### Exercise input ###

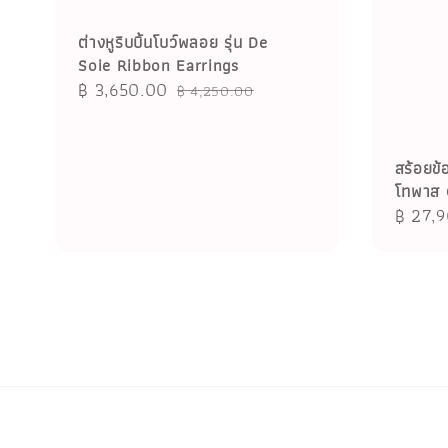
ต่างหูริบบิ้นโบว์พลอย รุ่น De
Soie Ribbon Earrings
Sale
฿ 3,650.00
Regular
฿ 4,250.00
price
price
สร้อยข้
โทพาส 
Regula
฿ 27,
price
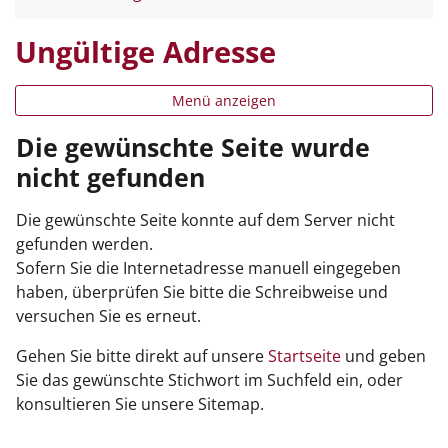
Ungültige Adresse
Menü anzeigen
Die gewünschte Seite wurde
nicht gefunden
Die gewünschte Seite konnte auf dem Server nicht
gefunden werden.
Sofern Sie die Internetadresse manuell eingegeben
haben, überprüfen Sie bitte die Schreibweise und
versuchen Sie es erneut.
Gehen Sie bitte direkt auf unsere
Startseite
und geben
Sie das gewünschte Stichwort im Suchfeld ein, oder
konsultieren Sie unsere Sitemap.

###

= Required action =
Only those lines of the entries above that run from the line containing "gefunden werden." to the line containing "Sie das gewünschte", both included, should be transcribed exactly.

= Response to this exercise =
gefunden werden.
Sofern Sie die Internetadresse manuell eingegeben
haben, überprüfen Sie bitte die Schreibweise und
versuchen Sie es erneut.
Gehen Sie bitte direkt auf unsere
Startseite
und geben
Sie das gewünschte Stichwort im Suchfeld ein, oder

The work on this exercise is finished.